- Given data
+---+
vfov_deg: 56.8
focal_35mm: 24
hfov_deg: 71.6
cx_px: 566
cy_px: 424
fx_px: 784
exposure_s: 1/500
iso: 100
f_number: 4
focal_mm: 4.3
+---+
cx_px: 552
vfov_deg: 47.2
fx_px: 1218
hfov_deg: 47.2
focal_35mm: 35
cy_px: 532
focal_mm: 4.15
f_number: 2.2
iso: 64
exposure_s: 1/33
+---+
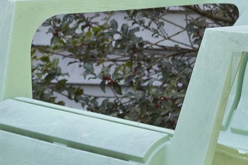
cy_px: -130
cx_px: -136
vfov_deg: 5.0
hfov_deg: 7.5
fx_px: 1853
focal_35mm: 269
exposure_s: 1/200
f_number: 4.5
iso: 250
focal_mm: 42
+---+
- About this task
All lines in the listing above between the line with "vfov_deg: 56.8" and the line with "focal_mm: 4.3", inclusive, should be set down exactly, and no line outside that range.

- Answer to this problem
vfov_deg: 56.8
focal_35mm: 24
hfov_deg: 71.6
cx_px: 566
cy_px: 424
fx_px: 784
exposure_s: 1/500
iso: 100
f_number: 4
focal_mm: 4.3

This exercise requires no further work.